- Task input
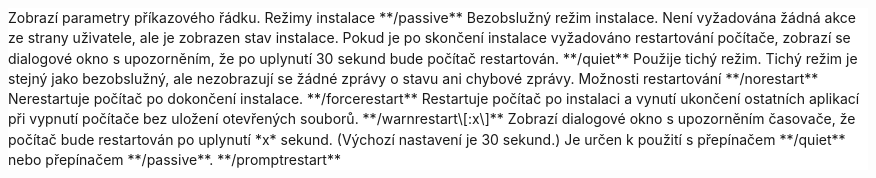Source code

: </td>
<td style="border:1px solid black;">
Zobrazí parametry příkazového řádku.
</td>
</tr>
<tr>
<th colspan="2" style="border:1px solid black;">
Režimy instalace
</th>
</tr>
<tr class="alternateRow">
<td style="border:1px solid black;">
**/passive**
</td>
<td style="border:1px solid black;">
Bezobslužný režim instalace. Není vyžadována žádná akce ze strany uživatele, ale je zobrazen stav instalace. Pokud je po skončení instalace vyžadováno restartování počítače, zobrazí se dialogové okno s upozorněním, že po uplynutí 30 sekund bude počítač restartován.
</td>
</tr>
<tr>
<td style="border:1px solid black;">
**/quiet**
</td>
<td style="border:1px solid black;">
Použije tichý režim. Tichý režim je stejný jako bezobslužný, ale nezobrazují se žádné zprávy o stavu ani chybové zprávy.
</td>
</tr>
<tr>
<th colspan="2" style="border:1px solid black;">
Možnosti restartování
</th>
</tr>
<tr class="alternateRow">
<td style="border:1px solid black;">
**/norestart**
</td>
<td style="border:1px solid black;">
Nerestartuje počítač po dokončení instalace.
</td>
</tr>
<tr>
<td style="border:1px solid black;">
**/forcerestart**
</td>
<td style="border:1px solid black;">
Restartuje počítač po instalaci a vynutí ukončení ostatních aplikací při vypnutí počítače bez uložení otevřených souborů.
</td>
</tr>
<tr class="alternateRow">
<td style="border:1px solid black;">
**/warnrestart\[:x\]**
</td>
<td style="border:1px solid black;">
Zobrazí dialogové okno s upozorněním časovače, že počítač bude restartován po uplynutí *x* sekund. (Výchozí nastavení je 30 sekund.) Je určen k použití s přepínačem **/quiet** nebo přepínačem **/passive**.
</td>
</tr>
<tr>
<td style="border:1px solid black;">
**/promptrestart**
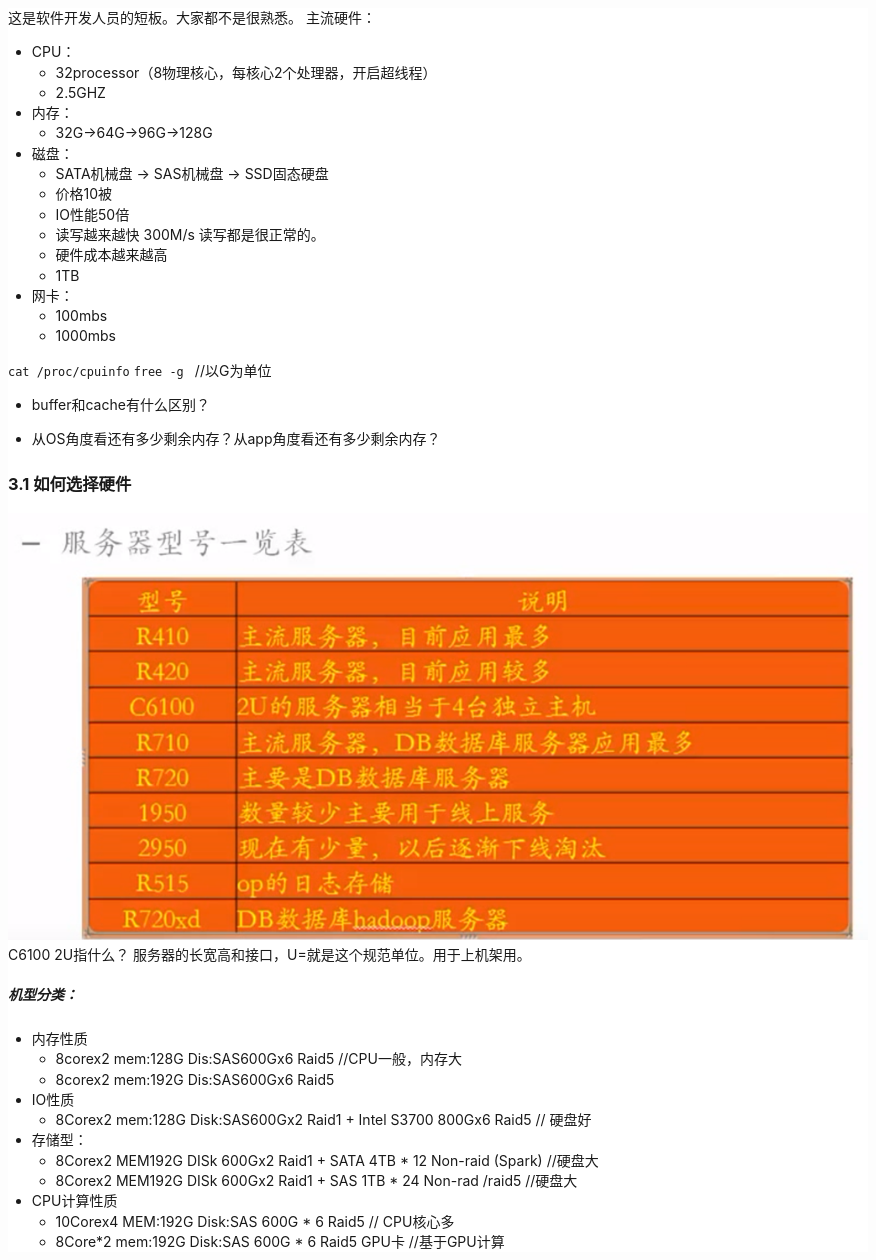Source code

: 这是软件开发人员的短板。大家都不是很熟悉。
主流硬件：
+ CPU：
  + 32processor（8物理核心，每核心2个处理器，开启超线程）
  + 2.5GHZ
+ 内存：
  + 32G→64G→96G→128G
+ 磁盘：
  + SATA机械盘 → SAS机械盘 → SSD固态硬盘
  + 价格10被
  + IO性能50倍
  + 读写越来越快 300M/s 读写都是很正常的。
  + 硬件成本越来越高
  + 1TB
+  网卡：  
   + 100mbs
   + 1000mbs 
         

`cat /proc/cpuinfo`
`free -g ` //以G为单位

+ buffer和cache有什么区别？

+ 从OS角度看还有多少剩余内存？从app角度看还有多少剩余内存？


### 3.1 如何选择硬件


 ![](/images/2020-07-09-18-02-32.png)
C6100 2U指什么？ 服务器的长宽高和接口，U=就是这个规范单位。用于上机架用。
##### 机型分类：
 + 内存性质
   +   8corex2 mem:128G Dis:SAS600Gx6 Raid5 //CPU一般，内存大
   +   8corex2 mem:192G Dis:SAS600Gx6 Raid5
 + IO性质
   +   8Corex2 mem:128G Disk:SAS600Gx2 Raid1 + Intel S3700 800Gx6 Raid5 // 硬盘好
 + 存储型：
   +  8Corex2 MEM192G DISk 600Gx2 Raid1 + SATA 4TB * 12 Non-raid (Spark) //硬盘大
   +  8Corex2 MEM192G DISk 600Gx2 Raid1 + SAS 1TB * 24 Non-rad /raid5  //硬盘大
 + CPU计算性质
   +  10Corex4 MEM:192G Disk:SAS 600G * 6 Raid5 // CPU核心多
   +  8Core*2 mem:192G Disk:SAS 600G * 6 Raid5 GPU卡 //基于GPU计算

- Task to carry out
Can you give every item again with "Source code" swapped for "Source text" and nothing else changed, leaving the pictures out?

- Written answer
Source text

: </td>
<td style="border:1px solid black;">
Zobrazí parametry příkazového řádku.
</td>
</tr>
<tr>
<th colspan="2" style="border:1px solid black;">
Režimy instalace
</th>
</tr>
<tr class="alternateRow">
<td style="border:1px solid black;">
**/passive**
</td>
<td style="border:1px solid black;">
Bezobslužný režim instalace. Není vyžadována žádná akce ze strany uživatele, ale je zobrazen stav instalace. Pokud je po skončení instalace vyžadováno restartování počítače, zobrazí se dialogové okno s upozorněním, že po uplynutí 30 sekund bude počítač restartován.
</td>
</tr>
<tr>
<td style="border:1px solid black;">
**/quiet**
</td>
<td style="border:1px solid black;">
Použije tichý režim. Tichý režim je stejný jako bezobslužný, ale nezobrazují se žádné zprávy o stavu ani chybové zprávy.
</td>
</tr>
<tr>
<th colspan="2" style="border:1px solid black;">
Možnosti restartování
</th>
</tr>
<tr class="alternateRow">
<td style="border:1px solid black;">
**/norestart**
</td>
<td style="border:1px solid black;">
Nerestartuje počítač po dokončení instalace.
</td>
</tr>
<tr>
<td style="border:1px solid black;">
**/forcerestart**
</td>
<td style="border:1px solid black;">
Restartuje počítač po instalaci a vynutí ukončení ostatních aplikací při vypnutí počítače bez uložení otevřených souborů.
</td>
</tr>
<tr class="alternateRow">
<td style="border:1px solid black;">
**/warnrestart\[:x\]**
</td>
<td style="border:1px solid black;">
Zobrazí dialogové okno s upozorněním časovače, že počítač bude restartován po uplynutí *x* sekund. (Výchozí nastavení je 30 sekund.) Je určen k použití s přepínačem **/quiet** nebo přepínačem **/passive**.
</td>
</tr>
<tr>
<td style="border:1px solid black;">
**/promptrestart**
Source text

: 这是软件开发人员的短板。大家都不是很熟悉。
主流硬件：
+ CPU：
  + 32processor（8物理核心，每核心2个处理器，开启超线程）
  + 2.5GHZ
+ 内存：
  + 32G→64G→96G→128G
+ 磁盘：
  + SATA机械盘 → SAS机械盘 → SSD固态硬盘
  + 价格10被
  + IO性能50倍
  + 读写越来越快 300M/s 读写都是很正常的。
  + 硬件成本越来越高
  + 1TB
+  网卡：  
   + 100mbs
   + 1000mbs 
         

`cat /proc/cpuinfo`
`free -g ` //以G为单位

+ buffer和cache有什么区别？

+ 从OS角度看还有多少剩余内存？从app角度看还有多少剩余内存？


### 3.1 如何选择硬件


 ![](/images/2020-07-09-18-02-32.png)
C6100 2U指什么？ 服务器的长宽高和接口，U=就是这个规范单位。用于上机架用。
##### 机型分类：
 + 内存性质
   +   8corex2 mem:128G Dis:SAS600Gx6 Raid5 //CPU一般，内存大
   +   8corex2 mem:192G Dis:SAS600Gx6 Raid5
 + IO性质
   +   8Corex2 mem:128G Disk:SAS600Gx2 Raid1 + Intel S3700 800Gx6 Raid5 // 硬盘好
 + 存储型：
   +  8Corex2 MEM192G DISk 600Gx2 Raid1 + SATA 4TB * 12 Non-raid (Spark) //硬盘大
   +  8Corex2 MEM192G DISk 600Gx2 Raid1 + SAS 1TB * 24 Non-rad /raid5  //硬盘大
 + CPU计算性质
   +  10Corex4 MEM:192G Disk:SAS 600G * 6 Raid5 // CPU核心多
   +  8Core*2 mem:192G Disk:SAS 600G * 6 Raid5 GPU卡 //基于GPU计算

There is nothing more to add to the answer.